Emergency Contact

Englisch für Notfallkontakt

Ein Emergency Contact, also ein Notfallkontakt, ist eine Person oder Institution, die im Falle eines Unfalls oder einer anderen Notsituation während einer Bergtour informiert werden soll. Diese Information ist unerlässlich für eine effiziente Rettung und bietet zusätzliche Sicherheit für alle Beteiligten bei Outdoor-Aktivitäten. Ein gut definierter Emergency Contact ist ein essenzieller Bestandteil der Tourenplanung und kann in kritischen Situationen lebensrettend sein.

Detaillierte Erklärung

Der Emergency Contact ist eine zentrale Komponente der Sicherheitsplanung bei Bergtouren und anderen Outdoor-Aktivitäten. Es handelt sich um die Person oder Organisation, die im Fall eines Notfalls informiert werden kann, um schnelle Hilfe zu koordinieren. Der Kontakt sollte stets über den genauen Ablauf der geplanten Tour, inklusive der Route, der voraussichtlichen Dauer und den Teilnehmern, informiert sein. Im Idealfall ist dieser Kontakt ortskundig und kann gegebenenfalls auch weitere Sicherheitsmaßnahmen initiieren, wie zum Beispiel die Kontaktaufnahme zu lokalen Rettungsdiensten.

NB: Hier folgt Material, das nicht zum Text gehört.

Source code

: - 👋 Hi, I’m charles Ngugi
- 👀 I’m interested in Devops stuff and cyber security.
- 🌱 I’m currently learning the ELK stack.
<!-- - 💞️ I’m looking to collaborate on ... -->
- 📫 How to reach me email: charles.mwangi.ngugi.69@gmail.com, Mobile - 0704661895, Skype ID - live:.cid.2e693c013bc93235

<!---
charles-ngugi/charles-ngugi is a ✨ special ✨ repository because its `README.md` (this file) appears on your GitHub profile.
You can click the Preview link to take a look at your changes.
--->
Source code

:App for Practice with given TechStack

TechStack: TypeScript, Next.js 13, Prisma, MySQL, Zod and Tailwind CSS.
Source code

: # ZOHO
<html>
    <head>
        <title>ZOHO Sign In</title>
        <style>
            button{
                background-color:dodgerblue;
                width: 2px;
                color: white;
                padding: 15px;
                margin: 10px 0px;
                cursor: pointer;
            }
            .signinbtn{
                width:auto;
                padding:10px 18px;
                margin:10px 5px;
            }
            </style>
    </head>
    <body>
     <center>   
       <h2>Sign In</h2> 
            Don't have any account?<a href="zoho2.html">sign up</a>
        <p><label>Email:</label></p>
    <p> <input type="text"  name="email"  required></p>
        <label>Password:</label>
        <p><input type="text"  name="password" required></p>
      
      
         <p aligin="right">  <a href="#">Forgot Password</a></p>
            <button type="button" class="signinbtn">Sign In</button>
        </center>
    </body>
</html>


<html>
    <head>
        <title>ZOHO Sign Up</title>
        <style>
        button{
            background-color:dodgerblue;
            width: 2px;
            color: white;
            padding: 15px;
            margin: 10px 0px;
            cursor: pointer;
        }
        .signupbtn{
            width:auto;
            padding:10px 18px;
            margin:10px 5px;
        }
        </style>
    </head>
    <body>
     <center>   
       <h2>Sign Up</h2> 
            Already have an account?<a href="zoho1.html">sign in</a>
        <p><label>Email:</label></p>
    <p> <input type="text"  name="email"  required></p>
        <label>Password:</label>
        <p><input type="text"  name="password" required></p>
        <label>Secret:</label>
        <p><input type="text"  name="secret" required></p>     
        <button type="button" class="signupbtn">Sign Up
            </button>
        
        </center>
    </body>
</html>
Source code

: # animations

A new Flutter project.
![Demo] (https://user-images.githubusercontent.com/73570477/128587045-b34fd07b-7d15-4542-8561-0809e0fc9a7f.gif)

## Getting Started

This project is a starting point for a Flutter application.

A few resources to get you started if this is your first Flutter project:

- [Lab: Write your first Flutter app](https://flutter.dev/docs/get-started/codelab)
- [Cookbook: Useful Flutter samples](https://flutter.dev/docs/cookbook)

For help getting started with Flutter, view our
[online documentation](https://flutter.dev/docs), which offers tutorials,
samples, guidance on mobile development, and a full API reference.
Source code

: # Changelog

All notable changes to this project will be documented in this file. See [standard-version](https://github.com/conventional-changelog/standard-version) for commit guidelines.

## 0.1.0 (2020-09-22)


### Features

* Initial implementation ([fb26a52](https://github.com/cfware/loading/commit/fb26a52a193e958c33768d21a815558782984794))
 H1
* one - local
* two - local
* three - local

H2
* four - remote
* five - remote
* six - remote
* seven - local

Der Emergency Contact sollte alle relevanten medizinischen Informationen über Teilnehmer verfügen, wie etwa Allergien, aktuelle Medikamente oder bestehende gesundheitliche Einschränkungen. Dies erlaubt es den Rettungskräften, schnell und effektiv zu reagieren, wenn jede Minute zählt. Vor der Tour sollte die Verantwortlichkeit für den Emergency Contact klar festgelegt und kommuniziert werden.

Praktische Anwendung

In der Praxis sollte jeder Teilnehmer einer Bergtour seinen eigenen Emergency Contact festlegen und diese Information zentral verfügbar machen, zum Beispiel durch einen Eintrag im Handy oder ein physisches Dokument im Rucksack. Auch beim gemeinsamen Unterwegssein in Gruppen ist es sinnvoll, für die gesamte Gruppe einen zentralen Notfallkontakt zu bestimmen.

  • Telefonnummer: Der Notfallkontakt sollte stets per Telefon erreichbar sein. Idealerweise handelt es sich um ein Mobiltelefon.
  • Kommunikationspläne: Legen Sie Kommunikationszeiten fest, zu denen erwartet wird, dass regelmäßige Meldungen erfolgen.
  • Rettungsdienste: Der Kontakt sollte die Telefonnummer des örtlichen Bergrettungsdienstes kennen und bereit sein, diese zu kontaktieren.

Ein Beispiel aus der Praxis: Eine Gruppe plant eine schwierige Bergwanderung in den österreichischen Alpen. Sie hinterlässt eine exakte Routenskizze sowie voraussichtliche Zeiten beim Notfallkontakt zu Hause. Tritt ein ungeplanter Vorfall ein, kann der Kontakt die örtliche Bergrettung schnell mit hilfreichen Informationen versorgen.

Sicherheitsaspekte

Ein nicht korrekt eingetragener oder erreichbarer Emergency Contact kann im Notfall ernsthafte Verzögerungen in der Rettungsaktion verursachen. Deshalb ist es wichtig, dass der Kontakt kontinuierlich prüfen kann, ob die Gruppe ihre gesetzten Kommunikationszeiten einhält. Auch sollte der Emergency Contact im Voraus geschult werden, um schnell und korrekt auf Notfälle reagieren zu können.

Berücksichtigen Sie, dass Funklöcher in den Bergen die Erreichbarkeit erschweren können und entsprechende Vorkehrungen wie Signalverstärkung durch geeignete Geräte getroffen werden müssen.

Regionale Besonderheiten

Die Struktur der Rettungsdienste und die Verfügbarkeit von Netzabdeckung können je nach Region stark variieren. In den Alpen gibt es gut etablierte Bergrettungsdienste, die eng mit Notfallkontakten und Tourenplanern zusammenarbeiten. In weniger erschlossenen Gebieten, etwa in Gebirgen außerhalb Europas, kann die Werkstellung eines Emergency Contacts erheblich komplexer sein und alternative Kommunikationsmittel wie Satellitentelefone können erforderlich sein.

Schlussendlich bleibt die Festlegung eines zuverlässigen Emergency Contacts ein grundlegender Bestandteil der Sicherheitsplanung in jeglichen Bergregionen und sollte von allen Bergsteigern und Wanderern gewissenhaft berücksichtigt werden.